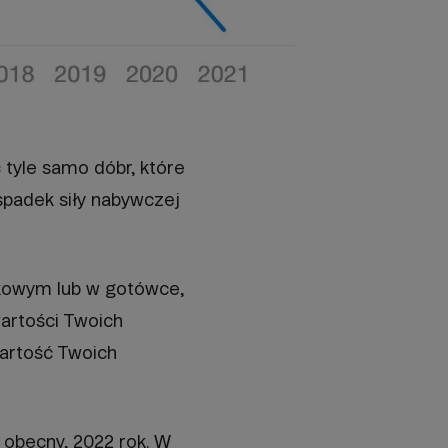
 tyle samo dóbr, które
spadek siły nabywczej
nkowym lub w gotówce,
wartości Twoich
wartość Twoich
 obecny, 2022 rok. W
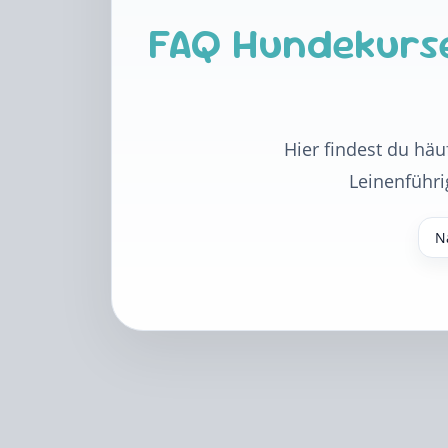
FAQ Hundekurse
Hier findest du häu
Leinenführi
N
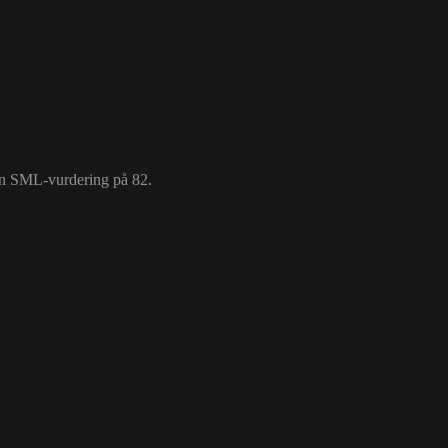
en SML-vurdering på 82.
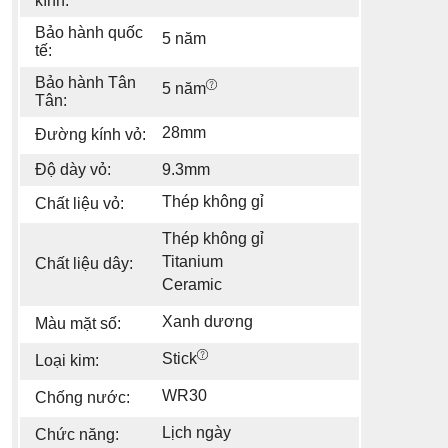
kính:
Bảo hành quốc
5 năm
tế:
Bảo hành Tân
5 năm
Tân:
28mm
Đường kính vỏ:
Độ dày vỏ:
9.3mm
Thép không gỉ
Chất liệu vỏ:
Thép không gỉ
Titanium
Chất liệu dây:
Ceramic
Xanh dương
Màu mặt số:
Stick
Loại kim:
WR30
Chống nước:
Lịch ngày
Chức năng:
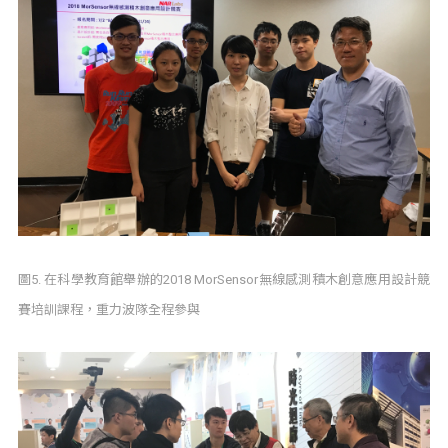
圖5. 在科學教育館舉辦的2018 MorSensor無線感測積木創意應用設計競
賽培訓課程，重力波隊全程參與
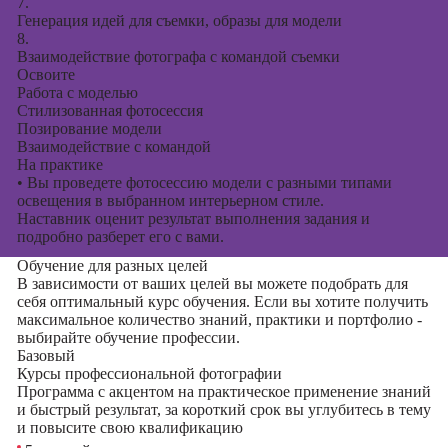
7.
Генерация идей для съемки, образы для модели
8.
Взаимодействие фотографа с командой съемки
Освоите
Работа с моделью
Стилизованная фотосессия
Позирование модели
Взаимодействие с командой
На практике
•
Вы проведете фотосессию модели с разными типами
освещения в выбранном интерьерном стиле.
Наставник оценит результат выполнения задания и
подробно разберет его с вами.
Обучение для разных целей
В зависимости от ваших целей вы можете подобрать для
себя оптимальный курс обучения. Если вы хотите получить
максимальное количество знаний, практики и портфолио -
выбирайте обучение профессии.
Базовый
Курсы профессиональной фотографии
Программа с акцентом на практическое применение знаний
и быстрый результат, за короткий срок вы углубитесь в тему
и повысите свою квалификацию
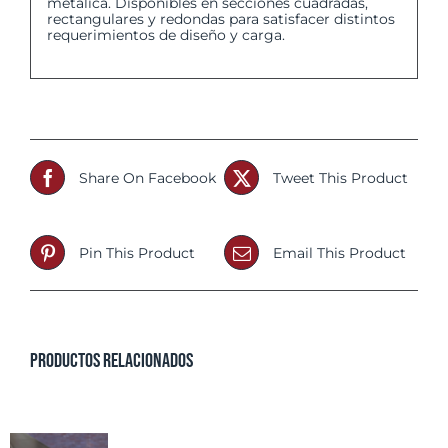
metálica. Disponibles en secciones cuadradas,
rectangulares y redondas para satisfacer distintos
requerimientos de diseño y carga.
Share On Facebook
Tweet This Product
Pin This Product
Email This Product
Productos relacionados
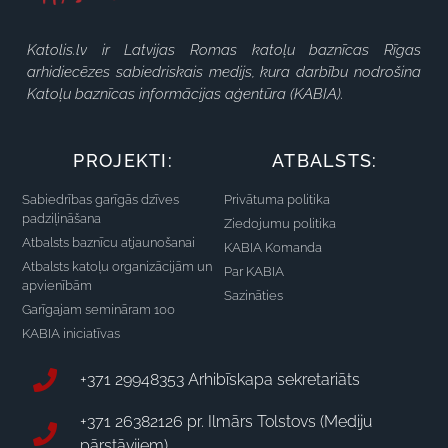
Katolis.lv ir Latvijas Romas katoļu baznīcas Rīgas
arhidiecēzes sabiedriskais medijs, kura darbību nodrošina
Katoļu baznīcas informācijas aģentūra (KABIA).
PROJEKTI:
ATBALSTS:
Sabiedrības garīgās dzīves
Privātuma politika
padziļināšana
Ziedojumu politika
Atbalsts baznīcu atjaunošanai
KABIA Komanda
Atbalsts katoļu organizācijām un
Par KABIA
apvienībām
Sazināties
Garīgajam semināram 100
KABIA iniciatīvas
+371 29948353 Arhibīskapa sekretariāts
+371 26382126 pr. Ilmārs Tolstovs (Mediju
pārstāvjiem)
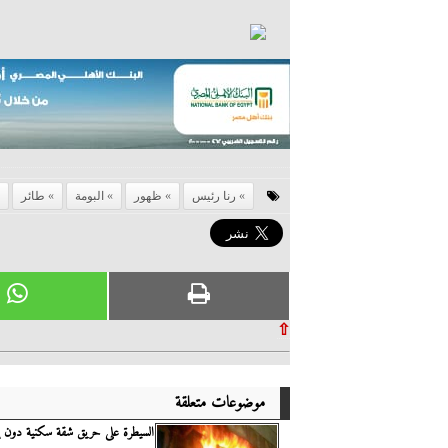
رنا رئيس
ظهور
البومة
طائر
⇧
موضوعات متعلقة
السيطرة على حريق شقة سكنية دون إ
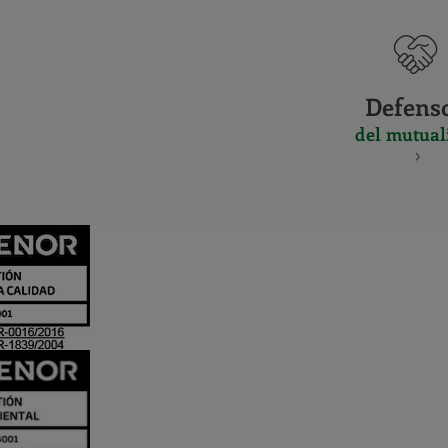
Defens
del mutual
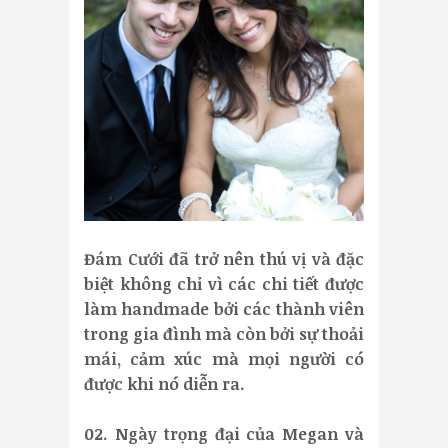
Đám Cưới đã trở nên thú vị và đặc
biệt không chỉ vì các chi tiết được
làm handmade bởi các thành viên
trong gia đình mà còn bởi sự thoải
mái, cảm xúc mà mọi người có
được khi nó diễn ra.
02. Ngày trọng đại của Megan và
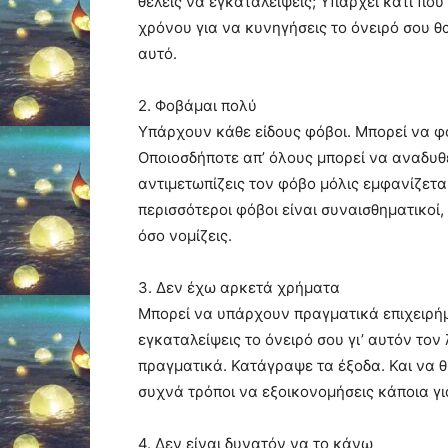
θέλεις να εγκαταλείψεις; Υπάρχει κάτι που
χρόνου για να κυνηγήσεις το όνειρό σου θα
αυτό.
2. Φοβάμαι πολύ
Υπάρχουν κάθε είδους φόβοι. Μπορεί να φοβ
Οποιοσδήποτε απ’ όλους μπορεί να αναδυθε
αντιμετωπίζεις τον φόβο μόλις εμφανίζεται
περισσότεροι φόβοι είναι συναισθηματικοί,
όσο νομίζεις.
3. Δεν έχω αρκετά χρήματα
Μπορεί να υπάρχουν πραγματικά επιχειρήμ
εγκαταλείψεις το όνειρό σου γι’ αυτόν το
πραγματικά. Κατάγραψε τα έξοδα. Και να θ
συχνά τρόποι να εξοικονομήσεις κάποια γι
4. Δεν είναι δυνατόν να το κάνω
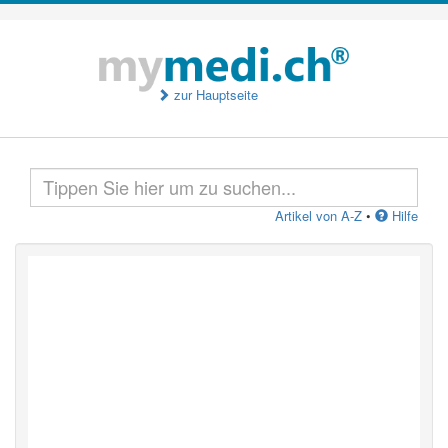
zur Hauptseite
Artikel von A-Z
•
Hilfe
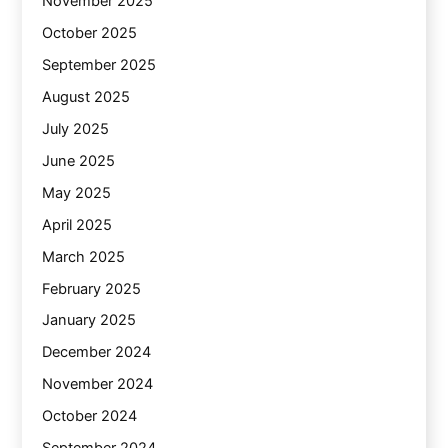
November 2025
October 2025
September 2025
August 2025
July 2025
June 2025
May 2025
April 2025
March 2025
February 2025
January 2025
December 2024
November 2024
October 2024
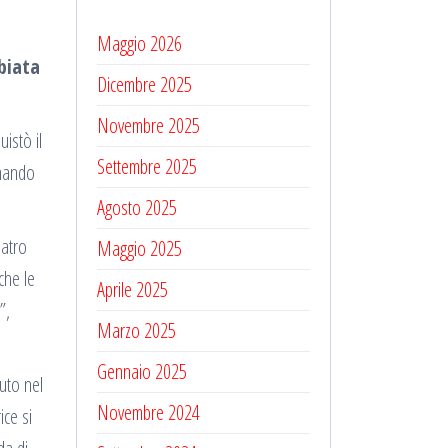
Maggio 2026
biata
Dicembre 2025
Novembre 2025
istò il
Settembre 2025
rnando
Agosto 2025
eatro
Maggio 2025
che le
Aprile 2025
”,
Marzo 2025
Gennaio 2025
vuto nel
Novembre 2024
ice si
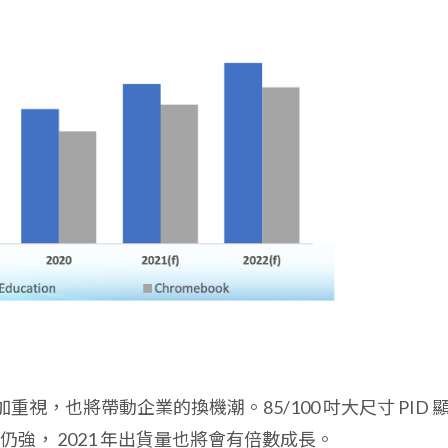
重視，也將帶動企業的換機潮。85/100 吋大尺寸 PID 
強， 2021 年出貨量也將會有倍數成長。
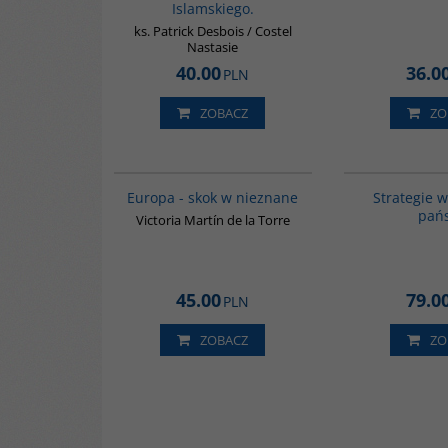
Islamskiego.
ks. Patrick Desbois / Costel
Nastasie
40.00
36.0
PLN
ZOBACZ
ZO
G1181
Europa - skok w nieznane
Strategie 
pań
Victoria Martín de la Torre
45.00
79.0
PLN
ZOBACZ
ZO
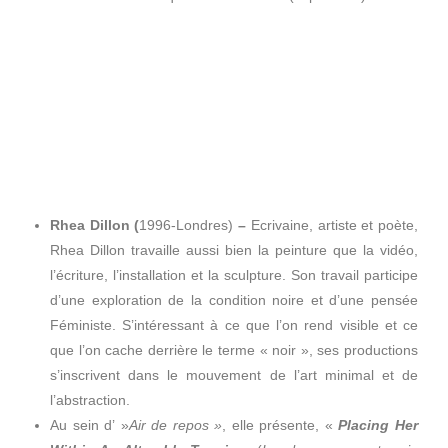
Rhea Dillon (
1996-Londres)
–
Ecrivaine, artiste et poète,
Rhea Dillon travaille aussi bien la peinture que la vidéo,
l’écriture, l’installation et la sculpture. Son travail participe
d’une exploration de la condition noire et d’une pensée
Féministe. S’intéressant à ce que l’on rend visible et ce
que l’on cache derrière le terme « noir », ses productions
s’inscrivent dans le mouvement de l’art minimal et de
l’abstraction.
Au sein d’ »
Air de repos »
, elle présente, «
Placing Her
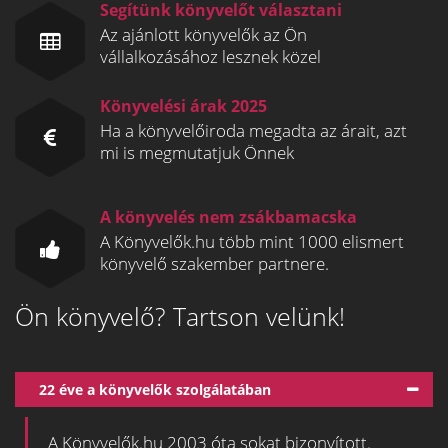
Segítünk könyvelőt választani
Az ajánlott könyvelők az Ön
vállalkozásához lesznek közel
Könyvelési árak 2025
Ha a könyvelőiroda megadta az árait, azt
mi is megmutatjuk Önnek
A könyvelés nem zsákbamacska
A Könyvelők.hu több mint 1000 elismert
könyvelő szakember partnere.
Ön könyvelő? Tartson velünk!
22 éve a könyvelők szolgálatában
A Könyvelők.hu 2003 óta sokat bizonyított.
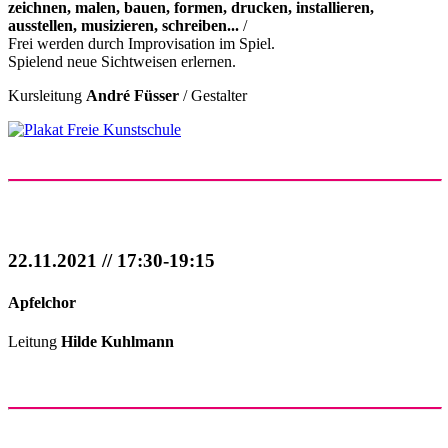
zeichnen, malen, bauen, formen, drucken, installieren,
ausstellen, musizieren, schreiben...
/
Frei werden durch Improvisation im Spiel.
Spielend neue Sichtweisen erlernen.
Kursleitung
André Füsser
/ Gestalter
22.11.2021 // 17:30-19:15
Apfelchor
Leitung
Hilde Kuhlmann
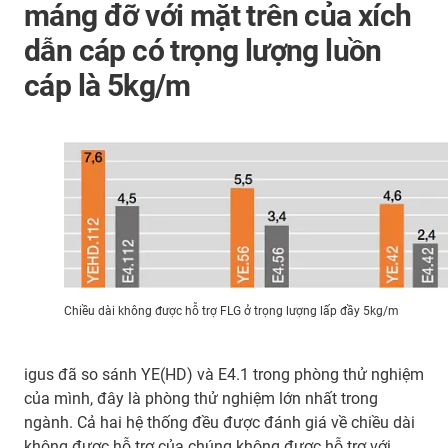
máng đỡ với mặt trên của xích
dẫn cáp có trọng lượng luồn
cáp là 5kg/m
Chiều dài không được hỗ trợ FLG ở trọng lượng lấp đầy 5kg/m
igus đã so sánh YE(HD) và E4.1 trong phòng thử nghiệm
của mình, đây là phòng thử nghiệm lớn nhất trong
ngành. Cả hai hệ thống đều được đánh giá về chiều dài
không được hỗ trợ của chúng không được hỗ trợ với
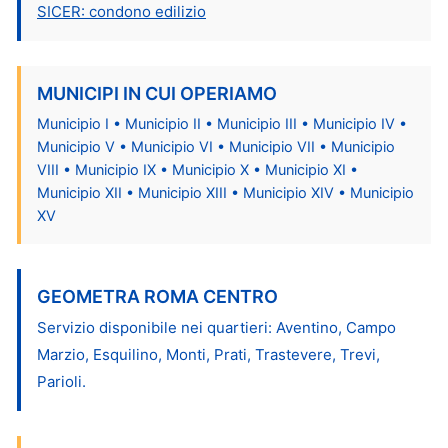
SICER: condono edilizio
MUNICIPI IN CUI OPERIAMO
Municipio I • Municipio II • Municipio III • Municipio IV •
Municipio V • Municipio VI • Municipio VII • Municipio
VIII • Municipio IX • Municipio X • Municipio XI •
Municipio XII • Municipio XIII • Municipio XIV • Municipio
XV
GEOMETRA ROMA CENTRO
Servizio disponibile nei quartieri: Aventino, Campo
Marzio, Esquilino, Monti, Prati, Trastevere, Trevi,
Parioli.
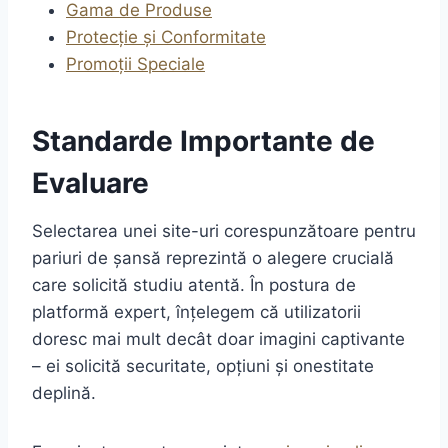
Gama de Produse
Protecție și Conformitate
Promoții Speciale
Standarde Importante de
Evaluare
Selectarea unei site-uri corespunzătoare pentru
pariuri de șansă reprezintă o alegere crucială
care solicită studiu atentă. În postura de
platformă expert, înțelegem că utilizatorii
doresc mai mult decât doar imagini captivante
– ei solicită securitate, opțiuni și onestitate
deplină.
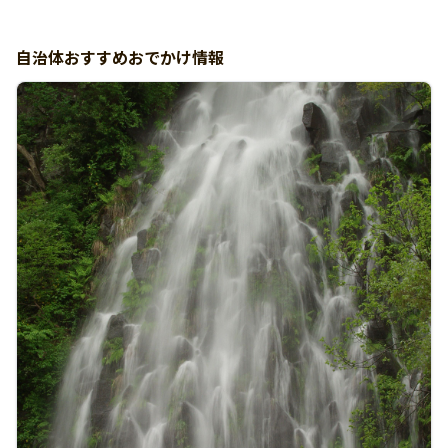
自治体おすすめおでかけ情報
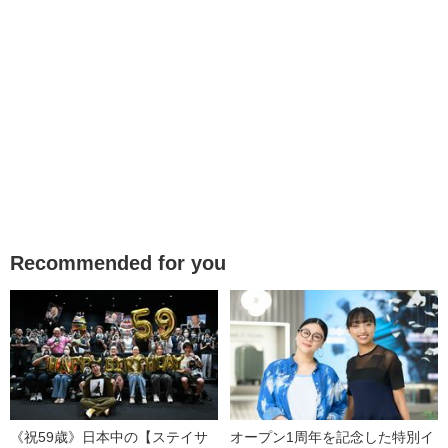
Recommended for you
《祝59歳》日本中の【ステイサ
オープン1周年を記念した特別イ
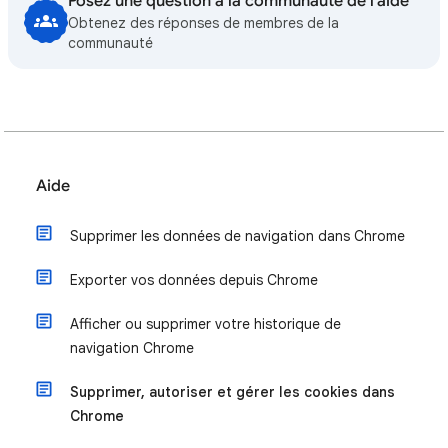
Posez une question à la communauté de l'aide
Obtenez des réponses de membres de la
communauté
Aide
Supprimer les données de navigation dans Chrome
Exporter vos données depuis Chrome
Afficher ou supprimer votre historique de
navigation Chrome
Supprimer, autoriser et gérer les cookies dans
Chrome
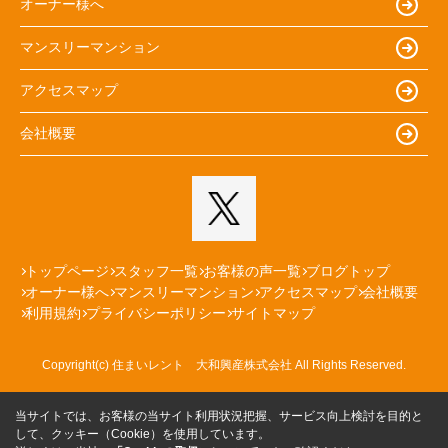
オーナー様へ
マンスリーマンション
アクセスマップ
会社概要
トップページ
スタッフ一覧
お客様の声一覧
ブログトップ
オーナー様へ
マンスリーマンション
アクセスマップ
会社概要
利用規約
プライバシーポリシー
サイトマップ
Copyright(c) 住まいレント 大和興産株式会社 All Rights Reserved.
当サイトでは、お客様の当サイト利用状況把握、サービス向上検討を目的と
して、クッキー（Cookie）を使用しています。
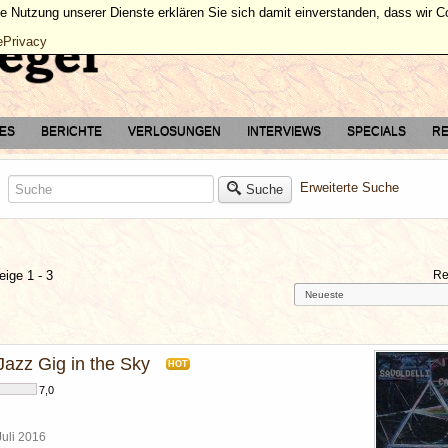
ie Nutzung unserer Dienste erklären Sie sich damit einverstanden, dass wir 
ePrivacy
TES
BERICHTE
VERLOSUNGEN
INTERVIEWS
SPECIALS
RE
Erweiterte Suche
Suche
eige 1 - 3
Re
Jazz Gig in the Sky
HOT
7,0
Juli 2016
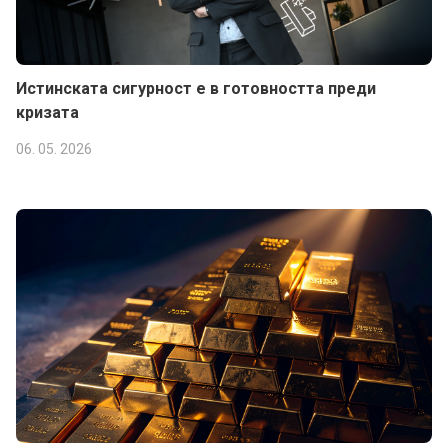
Истинската сигурност е в готовността преди
кризата
06. 05. 2026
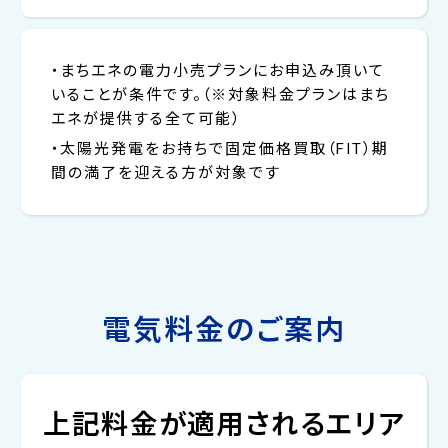
・まちエネの電力小売プランにお申込み頂いて
いることが条件です。（※対象料金プランはまち
エネが提供する全て可能）
・太陽光発電をお持ちで固定価格買取（FIT）期
間の満了を迎える方が対象です
電気料金のご案内
上記料金が適用されるエリア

DESCRIPTION OF THE TASK: The lines from the one holding "Exporter vos données depuis Chrome" through the end of the entries are to be transcribed exactly, both ends included, with the pictures left out.

RESPONSE BOX:
Exporter vos données depuis Chrome
Afficher ou supprimer votre historique de
navigation Chrome
Supprimer, autoriser et gérer les cookies dans
Chrome
オーナー様へ
マンスリーマンション
アクセスマップ
会社概要
トップページ
スタッフ一覧
お客様の声一覧
ブログトップ
オーナー様へ
マンスリーマンション
アクセスマップ
会社概要
利用規約
プライバシーポリシー
サイトマップ
Copyright(c) 住まいレント 大和興産株式会社 All Rights Reserved.
当サイトでは、お客様の当サイト利用状況把握、サービス向上検討を目的と
して、クッキー（Cookie）を使用しています。
ie Nutzung unserer Dienste erklären Sie sich damit einverstanden, dass wir 
ePrivacy
TES
BERICHTE
VERLOSUNGEN
INTERVIEWS
SPECIALS
RE
Erweiterte Suche
Suche
eige 1 - 3
Re
Jazz Gig in the Sky
HOT
7,0
Juli 2016
Истинската сигурност е в готовността преди
кризата
06. 05. 2026
・まちエネの電力小売プランにお申込み頂いて
いることが条件です。（※対象料金プランはまち
エネが提供する全て可能）
・太陽光発電をお持ちで固定価格買取（FIT）期
間の満了を迎える方が対象です
電気料金のご案内
上記料金が適用されるエリア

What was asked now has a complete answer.